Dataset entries
________________________
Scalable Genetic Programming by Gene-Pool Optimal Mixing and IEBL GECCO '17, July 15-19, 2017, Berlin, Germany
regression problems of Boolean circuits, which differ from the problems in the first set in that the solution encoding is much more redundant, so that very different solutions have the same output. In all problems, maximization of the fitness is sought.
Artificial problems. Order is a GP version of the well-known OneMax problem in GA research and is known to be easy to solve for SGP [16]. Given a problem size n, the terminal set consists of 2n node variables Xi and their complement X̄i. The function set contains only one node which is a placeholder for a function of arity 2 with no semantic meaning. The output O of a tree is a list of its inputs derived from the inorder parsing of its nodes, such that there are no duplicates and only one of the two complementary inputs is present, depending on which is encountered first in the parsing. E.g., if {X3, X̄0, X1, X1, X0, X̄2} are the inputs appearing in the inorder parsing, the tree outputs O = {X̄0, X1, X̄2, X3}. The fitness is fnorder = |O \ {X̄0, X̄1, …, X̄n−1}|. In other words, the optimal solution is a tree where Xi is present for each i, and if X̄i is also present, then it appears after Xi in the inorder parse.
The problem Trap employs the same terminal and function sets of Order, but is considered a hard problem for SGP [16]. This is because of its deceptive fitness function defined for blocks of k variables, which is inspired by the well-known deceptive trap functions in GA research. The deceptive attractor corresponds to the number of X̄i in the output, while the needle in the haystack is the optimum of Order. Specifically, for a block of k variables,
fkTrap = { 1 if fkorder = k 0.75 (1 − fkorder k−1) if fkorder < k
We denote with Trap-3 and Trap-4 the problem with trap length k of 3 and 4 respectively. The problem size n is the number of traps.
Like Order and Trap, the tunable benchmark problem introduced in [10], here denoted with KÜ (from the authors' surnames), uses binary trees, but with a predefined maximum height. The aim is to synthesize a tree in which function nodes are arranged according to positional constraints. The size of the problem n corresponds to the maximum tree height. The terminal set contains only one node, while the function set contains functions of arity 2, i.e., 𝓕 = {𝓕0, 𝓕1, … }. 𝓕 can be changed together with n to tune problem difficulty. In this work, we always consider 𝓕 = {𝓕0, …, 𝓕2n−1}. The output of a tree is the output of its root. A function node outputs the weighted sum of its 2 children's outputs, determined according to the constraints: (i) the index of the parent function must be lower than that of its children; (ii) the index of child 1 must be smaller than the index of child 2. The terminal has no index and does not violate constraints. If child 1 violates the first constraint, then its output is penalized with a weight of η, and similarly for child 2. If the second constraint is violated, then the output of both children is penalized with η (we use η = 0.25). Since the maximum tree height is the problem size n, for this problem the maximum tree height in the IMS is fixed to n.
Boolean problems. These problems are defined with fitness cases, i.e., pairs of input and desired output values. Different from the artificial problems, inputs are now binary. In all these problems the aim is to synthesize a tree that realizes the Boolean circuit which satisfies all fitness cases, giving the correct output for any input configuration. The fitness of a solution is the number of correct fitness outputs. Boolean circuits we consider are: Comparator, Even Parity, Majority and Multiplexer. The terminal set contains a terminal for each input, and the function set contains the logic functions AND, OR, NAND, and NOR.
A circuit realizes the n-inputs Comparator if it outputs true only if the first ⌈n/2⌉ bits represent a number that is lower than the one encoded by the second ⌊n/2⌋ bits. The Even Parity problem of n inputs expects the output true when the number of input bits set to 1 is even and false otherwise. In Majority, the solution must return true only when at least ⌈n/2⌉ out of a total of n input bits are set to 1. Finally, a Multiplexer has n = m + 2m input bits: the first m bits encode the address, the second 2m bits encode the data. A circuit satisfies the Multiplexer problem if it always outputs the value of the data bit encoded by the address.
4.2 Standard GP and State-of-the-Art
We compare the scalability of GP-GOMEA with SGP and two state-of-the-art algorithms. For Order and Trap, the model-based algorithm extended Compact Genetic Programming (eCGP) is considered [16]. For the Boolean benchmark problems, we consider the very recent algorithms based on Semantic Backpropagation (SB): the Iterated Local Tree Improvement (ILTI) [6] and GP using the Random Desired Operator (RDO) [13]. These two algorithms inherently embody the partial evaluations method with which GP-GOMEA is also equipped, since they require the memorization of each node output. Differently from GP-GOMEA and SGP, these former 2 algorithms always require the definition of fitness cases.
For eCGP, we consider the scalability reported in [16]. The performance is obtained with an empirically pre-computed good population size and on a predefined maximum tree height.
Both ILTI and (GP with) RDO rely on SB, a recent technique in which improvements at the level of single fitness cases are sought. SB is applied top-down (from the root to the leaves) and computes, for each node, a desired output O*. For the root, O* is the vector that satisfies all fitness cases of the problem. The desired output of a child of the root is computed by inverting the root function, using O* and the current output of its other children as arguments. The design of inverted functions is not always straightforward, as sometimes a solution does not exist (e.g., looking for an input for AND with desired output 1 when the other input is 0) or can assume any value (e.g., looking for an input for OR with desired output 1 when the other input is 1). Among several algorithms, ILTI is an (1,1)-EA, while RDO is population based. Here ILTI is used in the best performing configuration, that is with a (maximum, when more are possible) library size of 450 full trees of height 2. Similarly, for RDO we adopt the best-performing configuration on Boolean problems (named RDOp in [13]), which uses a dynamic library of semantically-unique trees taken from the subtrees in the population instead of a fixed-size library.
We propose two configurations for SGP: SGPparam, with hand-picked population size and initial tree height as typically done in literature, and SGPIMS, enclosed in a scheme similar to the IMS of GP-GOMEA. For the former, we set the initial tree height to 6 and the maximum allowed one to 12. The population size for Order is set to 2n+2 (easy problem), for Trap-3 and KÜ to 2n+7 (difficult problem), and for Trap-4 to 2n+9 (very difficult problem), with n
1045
________________________
Exercise instructions:
Type the records again in full, matching them exactly.

Answer section:
Scalable Genetic Programming by Gene-Pool Optimal Mixing and IEBL GECCO '17, July 15-19, 2017, Berlin, Germany
regression problems of Boolean circuits, which differ from the problems in the first set in that the solution encoding is much more redundant, so that very different solutions have the same output. In all problems, maximization of the fitness is sought.
Artificial problems. Order is a GP version of the well-known OneMax problem in GA research and is known to be easy to solve for SGP [16]. Given a problem size n, the terminal set consists of 2n node variables Xi and their complement X̄i. The function set contains only one node which is a placeholder for a function of arity 2 with no semantic meaning. The output O of a tree is a list of its inputs derived from the inorder parsing of its nodes, such that there are no duplicates and only one of the two complementary inputs is present, depending on which is encountered first in the parsing. E.g., if {X3, X̄0, X1, X1, X0, X̄2} are the inputs appearing in the inorder parsing, the tree outputs O = {X̄0, X1, X̄2, X3}. The fitness is fnorder = |O \ {X̄0, X̄1, …, X̄n−1}|. In other words, the optimal solution is a tree where Xi is present for each i, and if X̄i is also present, then it appears after Xi in the inorder parse.
The problem Trap employs the same terminal and function sets of Order, but is considered a hard problem for SGP [16]. This is because of its deceptive fitness function defined for blocks of k variables, which is inspired by the well-known deceptive trap functions in GA research. The deceptive attractor corresponds to the number of X̄i in the output, while the needle in the haystack is the optimum of Order. Specifically, for a block of k variables,
fkTrap = { 1 if fkorder = k 0.75 (1 − fkorder k−1) if fkorder < k
We denote with Trap-3 and Trap-4 the problem with trap length k of 3 and 4 respectively. The problem size n is the number of traps.
Like Order and Trap, the tunable benchmark problem introduced in [10], here denoted with KÜ (from the authors' surnames), uses binary trees, but with a predefined maximum height. The aim is to synthesize a tree in which function nodes are arranged according to positional constraints. The size of the problem n corresponds to the maximum tree height. The terminal set contains only one node, while the function set contains functions of arity 2, i.e., 𝓕 = {𝓕0, 𝓕1, … }. 𝓕 can be changed together with n to tune problem difficulty. In this work, we always consider 𝓕 = {𝓕0, …, 𝓕2n−1}. The output of a tree is the output of its root. A function node outputs the weighted sum of its 2 children's outputs, determined according to the constraints: (i) the index of the parent function must be lower than that of its children; (ii) the index of child 1 must be smaller than the index of child 2. The terminal has no index and does not violate constraints. If child 1 violates the first constraint, then its output is penalized with a weight of η, and similarly for child 2. If the second constraint is violated, then the output of both children is penalized with η (we use η = 0.25). Since the maximum tree height is the problem size n, for this problem the maximum tree height in the IMS is fixed to n.
Boolean problems. These problems are defined with fitness cases, i.e., pairs of input and desired output values. Different from the artificial problems, inputs are now binary. In all these problems the aim is to synthesize a tree that realizes the Boolean circuit which satisfies all fitness cases, giving the correct output for any input configuration. The fitness of a solution is the number of correct fitness outputs. Boolean circuits we consider are: Comparator, Even Parity, Majority and Multiplexer. The terminal set contains a terminal for each input, and the function set contains the logic functions AND, OR, NAND, and NOR.
A circuit realizes the n-inputs Comparator if it outputs true only if the first ⌈n/2⌉ bits represent a number that is lower than the one encoded by the second ⌊n/2⌋ bits. The Even Parity problem of n inputs expects the output true when the number of input bits set to 1 is even and false otherwise. In Majority, the solution must return true only when at least ⌈n/2⌉ out of a total of n input bits are set to 1. Finally, a Multiplexer has n = m + 2m input bits: the first m bits encode the address, the second 2m bits encode the data. A circuit satisfies the Multiplexer problem if it always outputs the value of the data bit encoded by the address.
4.2 Standard GP and State-of-the-Art
We compare the scalability of GP-GOMEA with SGP and two state-of-the-art algorithms. For Order and Trap, the model-based algorithm extended Compact Genetic Programming (eCGP) is considered [16]. For the Boolean benchmark problems, we consider the very recent algorithms based on Semantic Backpropagation (SB): the Iterated Local Tree Improvement (ILTI) [6] and GP using the Random Desired Operator (RDO) [13]. These two algorithms inherently embody the partial evaluations method with which GP-GOMEA is also equipped, since they require the memorization of each node output. Differently from GP-GOMEA and SGP, these former 2 algorithms always require the definition of fitness cases.
For eCGP, we consider the scalability reported in [16]. The performance is obtained with an empirically pre-computed good population size and on a predefined maximum tree height.
Both ILTI and (GP with) RDO rely on SB, a recent technique in which improvements at the level of single fitness cases are sought. SB is applied top-down (from the root to the leaves) and computes, for each node, a desired output O*. For the root, O* is the vector that satisfies all fitness cases of the problem. The desired output of a child of the root is computed by inverting the root function, using O* and the current output of its other children as arguments. The design of inverted functions is not always straightforward, as sometimes a solution does not exist (e.g., looking for an input for AND with desired output 1 when the other input is 0) or can assume any value (e.g., looking for an input for OR with desired output 1 when the other input is 1). Among several algorithms, ILTI is an (1,1)-EA, while RDO is population based. Here ILTI is used in the best performing configuration, that is with a (maximum, when more are possible) library size of 450 full trees of height 2. Similarly, for RDO we adopt the best-performing configuration on Boolean problems (named RDOp in [13]), which uses a dynamic library of semantically-unique trees taken from the subtrees in the population instead of a fixed-size library.
We propose two configurations for SGP: SGPparam, with hand-picked population size and initial tree height as typically done in literature, and SGPIMS, enclosed in a scheme similar to the IMS of GP-GOMEA. For the former, we set the initial tree height to 6 and the maximum allowed one to 12. The population size for Order is set to 2n+2 (easy problem), for Trap-3 and KÜ to 2n+7 (difficult problem), and for Trap-4 to 2n+9 (very difficult problem), with n
1045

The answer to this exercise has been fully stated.